When you step outside your door, your actions in the physical world are
also swept into the dragnet: The government gathers an enormous
collection of information through the video cameras placed on your
street and all over your city. If you commit a crime—or simply
jaywalk—facial recognition algorithms will match video footage of your
face to your photo in a national ID database. It won’t be long before
the police show up at your door.

This society may seem dystopian, but it isn’t farfetched: It may be
China in a few years. The country is racing to become the first to
implement a pervasive system of algorithmic surveillance. Harnessing
advances in artificial intelligence and data mining and storage to
construct detailed profiles on all citizens, China’s communist
party-state is developing a “citizen score” to incentivize “good”
behavior. A vast accompanying network of surveillance cameras will
constantly monitor citizens’ movements, purportedly to reduce crime and
terrorism. While the expanding Orwellian eye may improve “public
safety,” it poses a chilling new threat to civil liberties in a country
that already has one of the most oppressive and controlling governments
in the world.

China’s evolving algorithmic surveillance system will rely on the
security organs of the communist party-state to filter, collect, and
analyze staggering volumes of data flowing across the internet.
Justifying controls in the name of national security and social
stability, China originally planned to develop what it called a “Golden
Shield” surveillance system allowing easy access to local, national, and
regional records on each citizen. This ambitious project has so far been
mostly confined to a content-filtering Great Firewall, which prohibits
foreign internet sites including Google, Facebook, and The New York
Times. According to Freedom House, China’s level of internet freedom is
already the worst on the planet. Now, the Communist Party of China is
finally building the extensive, multilevel data-gathering system it has
dreamed of for decades.

While the Chinese government has long scrutinized individual citizens
for evidence of disloyalty to the regime, only now is it beginning to
develop comprehensive, constantly updated, and granular records on each
citizen’s political persuasions, comments, associations, and even
consumer habits. The new social credit system under development will
consolidate reams of records from private companies and government
bureaucracies into a single “citizen score” for each Chinese citizen. In
its comprehensive 2014 planning outline, the CCP explains a goal of
“keep[ing] trust and constraints against breaking trust.” While the
system is voluntary for now, it will be mandatory by 2020. Already,
100,000 Chinese citizens have posted on social media about high scores
on a “Sesame Credit” app operated by Alibaba, in a private-sector
precursor to the proposed government system. The massive e-commerce
conglomerate claims its app is only tracking users’ financial and credit
behavior, but promises to offer a “holistic rating of character.” It is
not hard to imagine many Chinese boasting soon about their official scores.

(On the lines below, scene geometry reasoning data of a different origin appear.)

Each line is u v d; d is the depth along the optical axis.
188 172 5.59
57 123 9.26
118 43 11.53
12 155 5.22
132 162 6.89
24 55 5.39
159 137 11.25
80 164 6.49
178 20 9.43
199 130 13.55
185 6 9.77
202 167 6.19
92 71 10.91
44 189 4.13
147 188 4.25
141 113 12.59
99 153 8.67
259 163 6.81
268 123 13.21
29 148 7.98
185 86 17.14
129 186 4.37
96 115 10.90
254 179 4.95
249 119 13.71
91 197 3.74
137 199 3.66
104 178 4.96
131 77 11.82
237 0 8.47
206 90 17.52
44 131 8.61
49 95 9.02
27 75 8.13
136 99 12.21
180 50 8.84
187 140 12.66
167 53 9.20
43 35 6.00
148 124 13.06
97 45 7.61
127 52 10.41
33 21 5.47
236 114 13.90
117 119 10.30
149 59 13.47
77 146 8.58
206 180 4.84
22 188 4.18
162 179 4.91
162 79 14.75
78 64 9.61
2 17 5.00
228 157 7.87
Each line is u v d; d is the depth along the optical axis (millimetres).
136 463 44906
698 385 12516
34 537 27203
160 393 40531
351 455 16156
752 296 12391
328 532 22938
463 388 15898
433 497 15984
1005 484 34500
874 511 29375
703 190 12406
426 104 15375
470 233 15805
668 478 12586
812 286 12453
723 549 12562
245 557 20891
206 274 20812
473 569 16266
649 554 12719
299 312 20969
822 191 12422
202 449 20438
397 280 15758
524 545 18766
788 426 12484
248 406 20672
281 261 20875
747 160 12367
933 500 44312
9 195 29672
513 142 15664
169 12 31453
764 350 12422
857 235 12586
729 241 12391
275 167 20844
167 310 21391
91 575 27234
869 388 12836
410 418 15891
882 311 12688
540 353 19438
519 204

While it isn’t yet clear what data will be considered, commentators are
already speculating that the scope of the system will be alarmingly
wide. The planned “citizen credit” score will likely weigh far more data
than the Western FICO score, which helps lenders make fast and reliable
decisions on whether to extend financial credit. While the latter simply
tracks whether you’ve paid back your debts and managed your money well,
experts on China and internet privacy have speculated—based on the vast
amounts of online shopping data mined by the government without regard
for consumer privacy—that your Chinese credit score could be higher if
you buy items the regime likes—like diapers—and lower if you buy ones it
doesn’t, like video games or alcohol. Well beyond the realm of online
consumer purchasing, your political involvement could also heavily
affect your score: Posting political opinions without prior permission
or even posting true news that the Chinese government dislikes could
decrease your rank.

Even more worrying is that the government will be technically capable of
considering the behavior of a Chinese citizen’s friends and family in
determining his or her score. For example, it is possible that your
friend’s anti-government political post could lower your own score.
Thus, the scoring system would isolate dissidents from their friends and
the rest of society, rendering them complete pariahs. Your score might
even determine your access to certain privileges taken for granted in
the U.S., such as a visa to travel abroad or or even the right to travel
by train or plane within the country. One internet privacy expert warns:
“What China is doing here is selectively breeding its population to
select against the trait of critical, independent thinking.”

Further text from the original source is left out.